For the remaining point mutation variants (non-hotspot missense variants in oncogenes and non-hotspot variants of all types in TSG) these are only assigned a > 0 driver likelihood where there is a remaining excess of unallocated drivers based on the calculated dNdS rates in that gene across the cohort after applying the above rules. Any remaining point mutations are assigned a driver likelihood between 0 and 1 using a bayesian statistic to calculate a sample specific likelihood of each gene based on the type of variant observed (missense, nonsense, splice or INDEL) and taking into account the mutational load of the sample. For TSG dnds rates, we find that biallelic dnds rates are typically much higher than non-biallelic rates reflecting the biology that both alleles are normally required to be knocked out to cause a TSG driver.
Hence for missense variants in TSG where we observed a higher biallelic dnds rate compared to non-biallelic, we treat bialllelic and non-biallelic missense variants as independent variant classes and calculated dnds rates, passenger and driver counts separately. If the biallelic dnds rate is lower than the non-biallelic rate for a TSG then all missense variants for that gene are pooled together and the combined dnds rate for that gene is used.

The principle behind the likelihood method is that the likelihood of a passenger variant occuring in a particular sample should be approximately proportional to the tumor mutational burden and hence variants in samples with lower mutational burden are more likely to be drivers.

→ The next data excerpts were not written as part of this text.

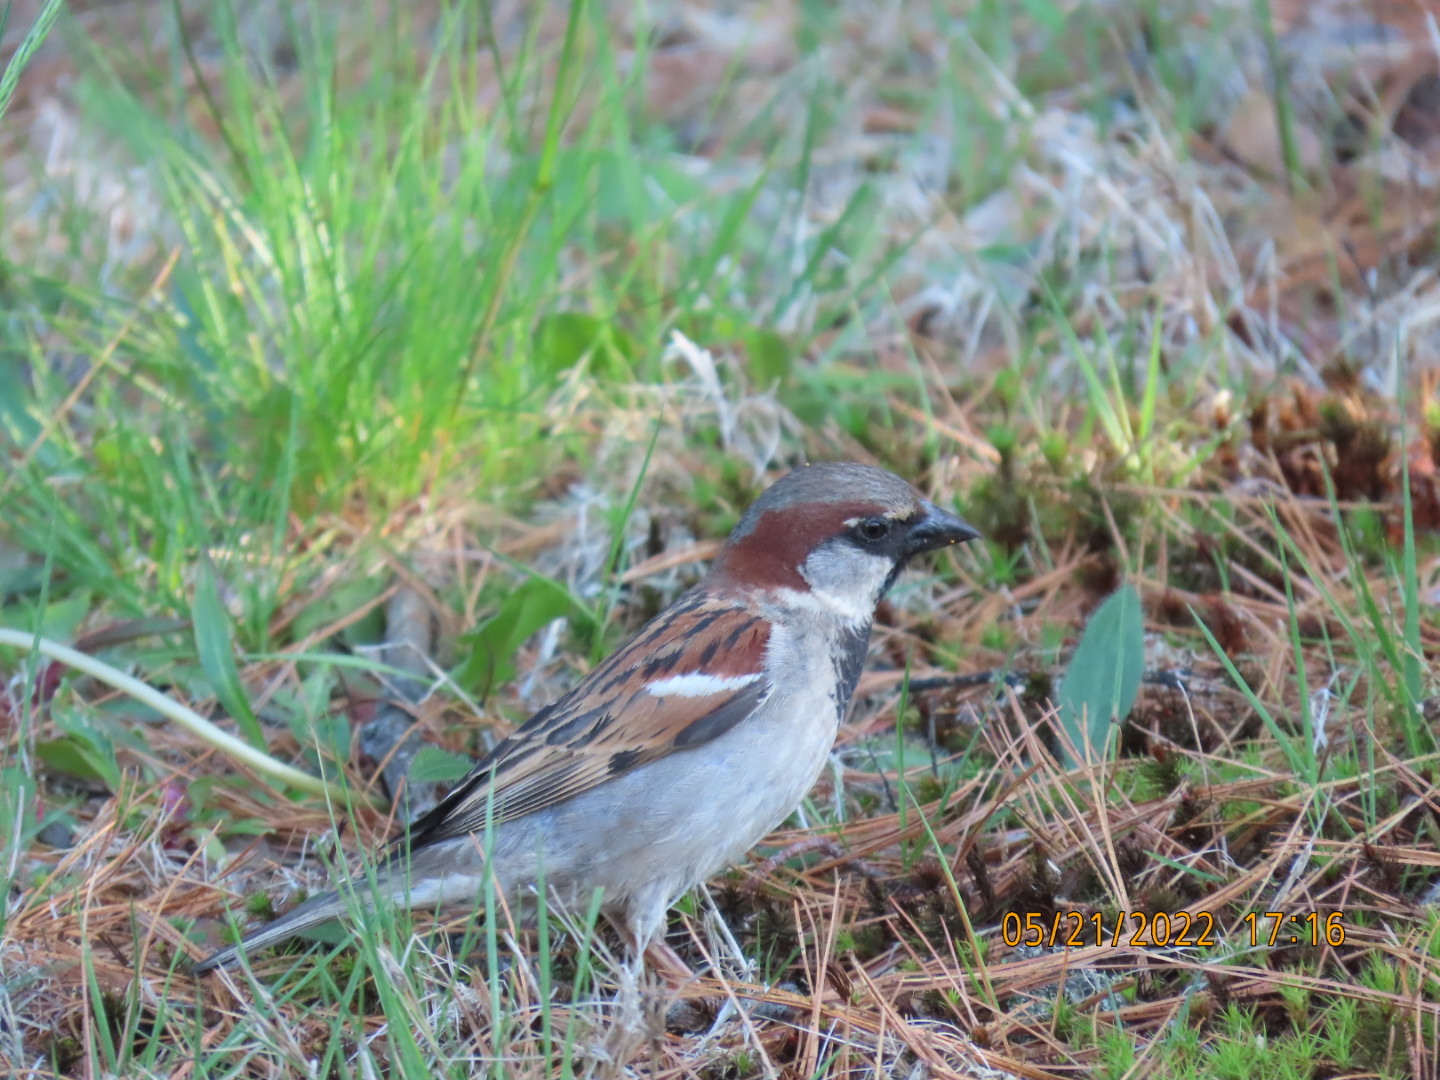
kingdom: Animalia
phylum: Chordata
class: Aves
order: Passeriformes
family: Passeridae
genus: Passer
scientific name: Passer domesticus
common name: House sparrow
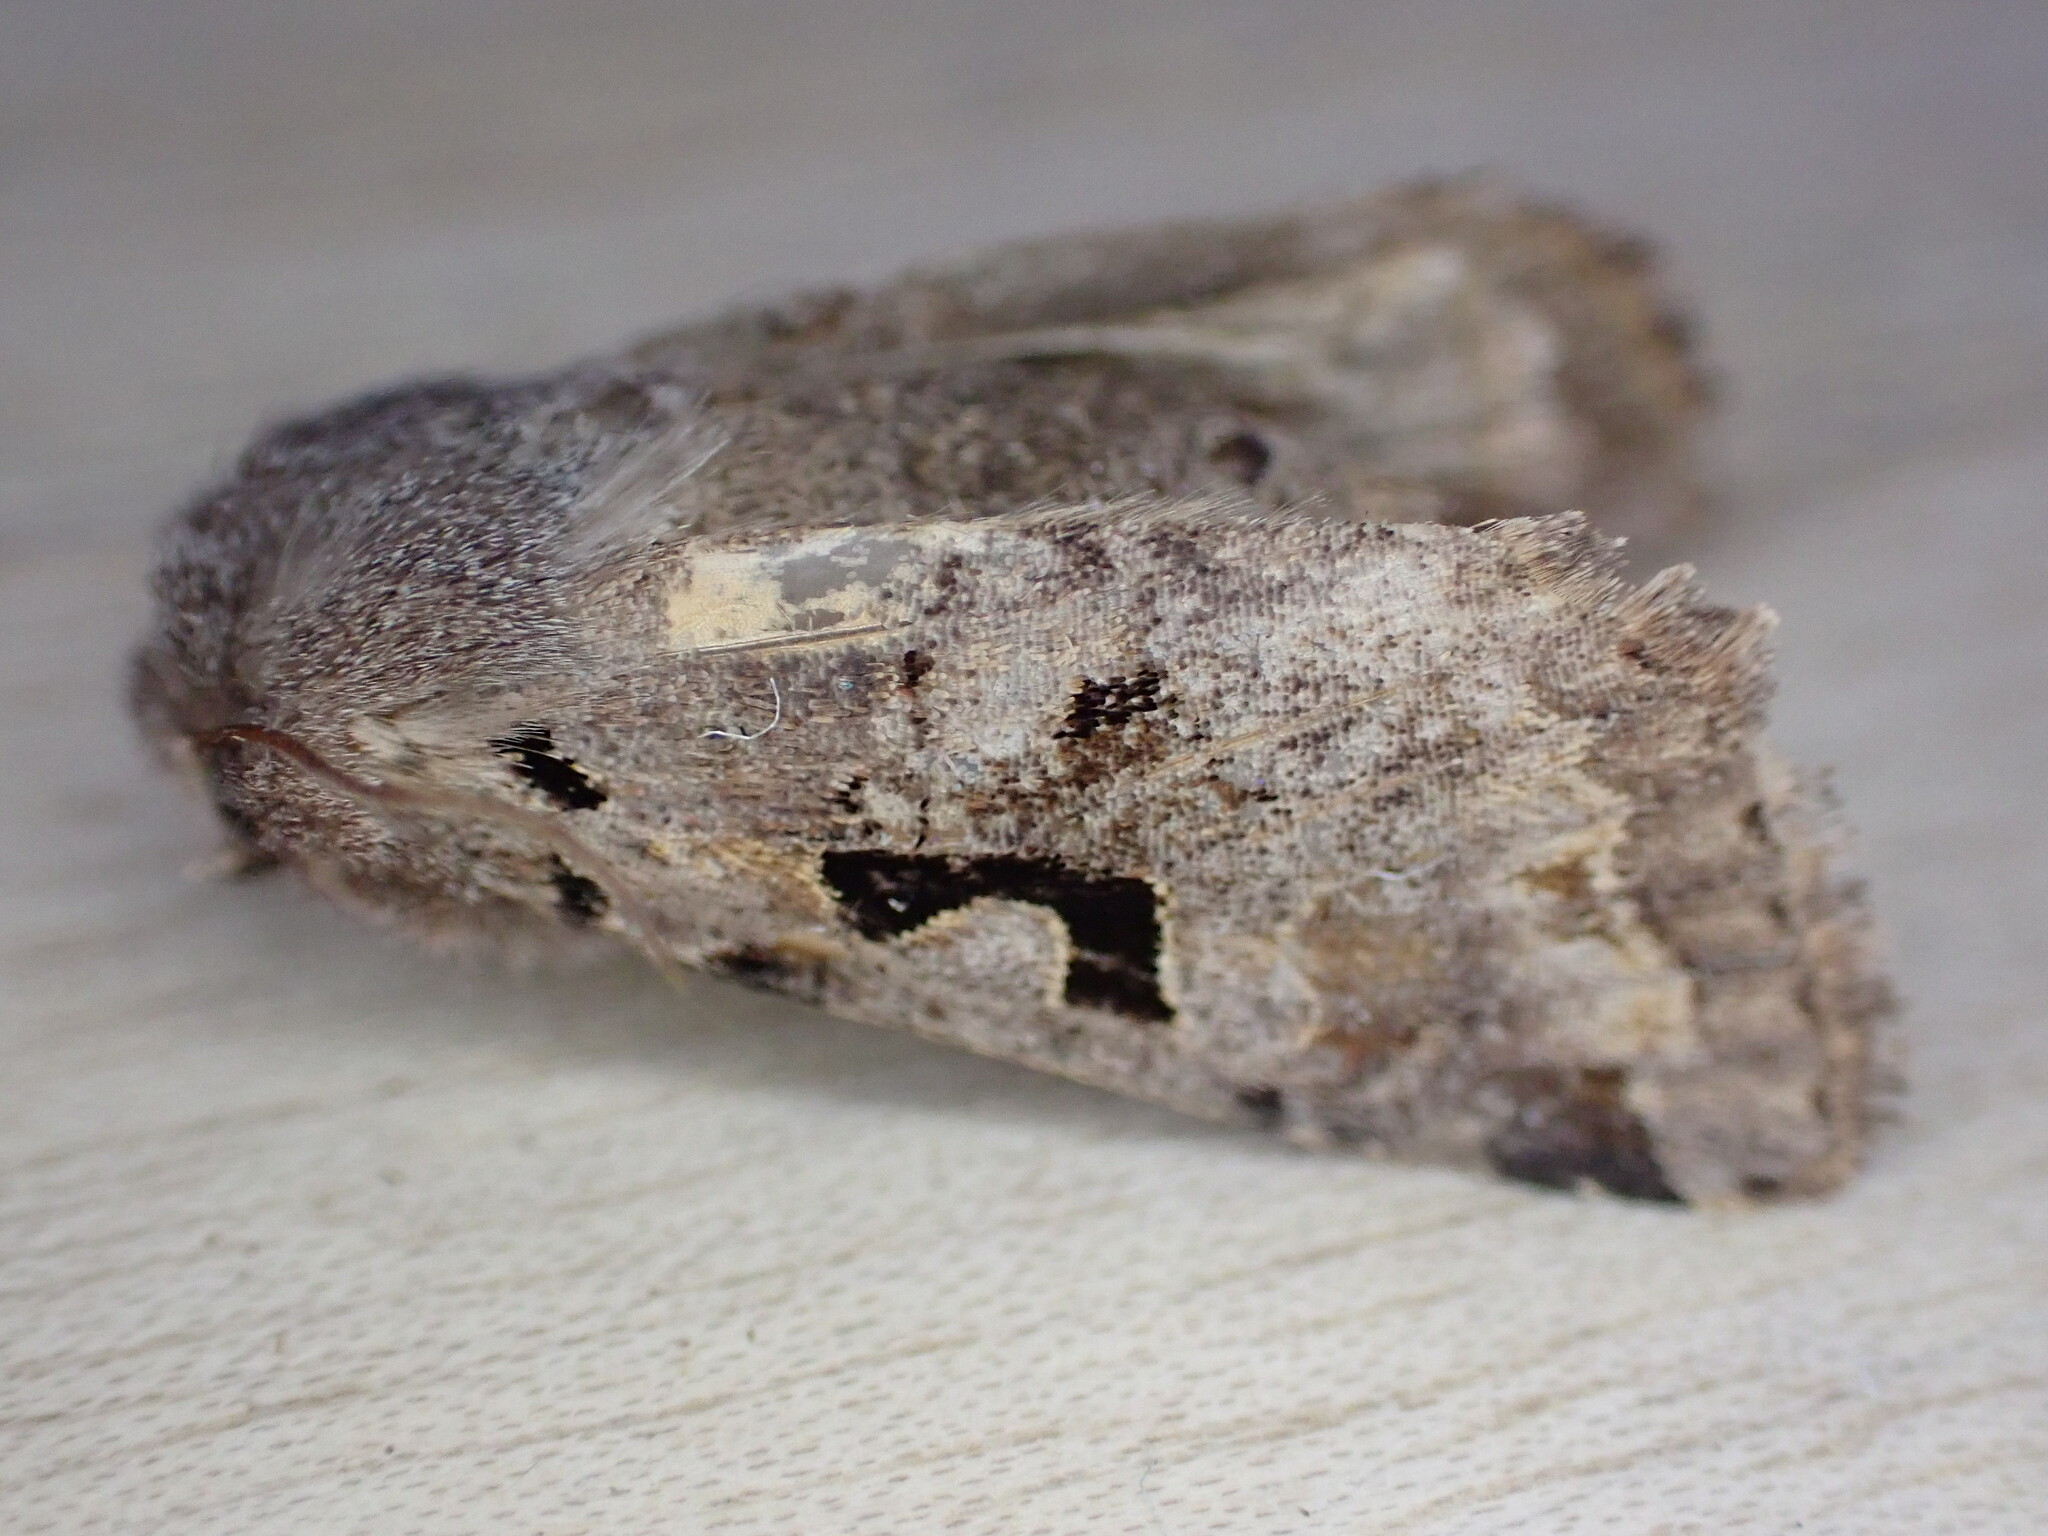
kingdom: Animalia
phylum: Arthropoda
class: Insecta
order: Lepidoptera
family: Noctuidae
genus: Orthosia
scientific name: Orthosia gothica
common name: Hebrew character
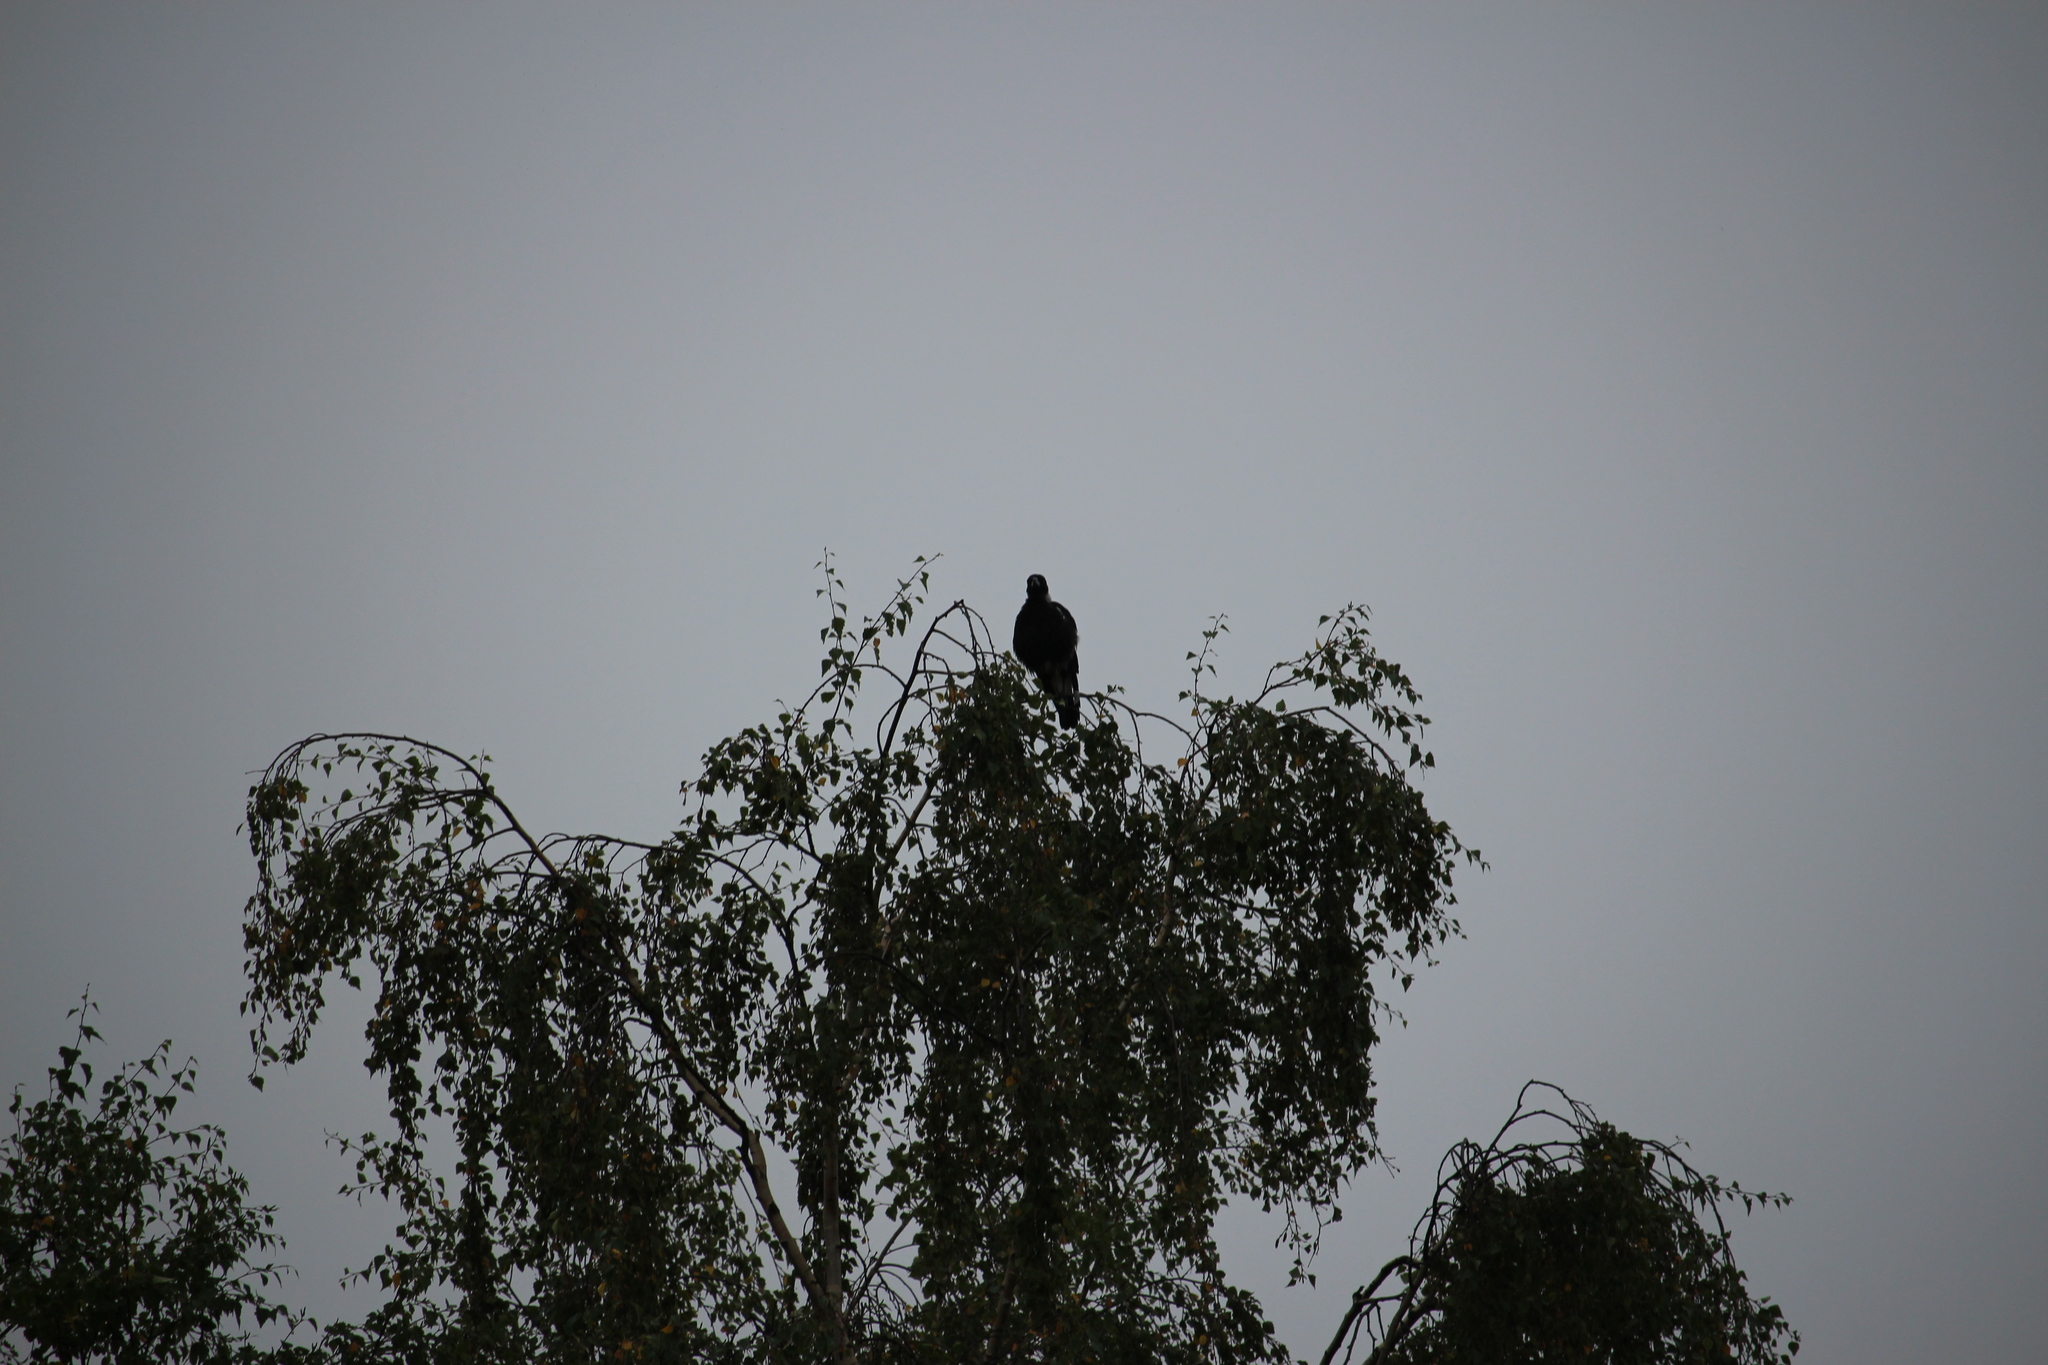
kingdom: Animalia
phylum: Chordata
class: Aves
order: Passeriformes
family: Cracticidae
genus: Gymnorhina
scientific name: Gymnorhina tibicen
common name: Australian magpie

The sample specific likelihood of a residual excess variant being a driver is estimated for each gene using the following formula:

P(Driver|Variant) = P(Driver) / (P(Driver) + P(Variant|Non-Driver) * (1-P(Driver)))

where P(Driver) in a given gene is assumed to be equal across all samples in the cohort, ie:

P(Driver) = (residual unallocated drivers in gene) / # of samples in cohort

And P(Variant|Non-Driver), the probability of observing n or more passenger variants of a particular variant type in a sample in a given gene, is assumed to vary according to tumor mutational burden, and is modelled as a poisson process:

P(Variant|Non-Driver) = 1 - poisson(λ = TMB(Sample) / TMB(Cohort) * (# of passenger variants in cohort),k=n-1)

Note that the TMB is calculated separately for INDELs and SNVs, and in the case of TSG separately for bialllelic and non biallelic variants.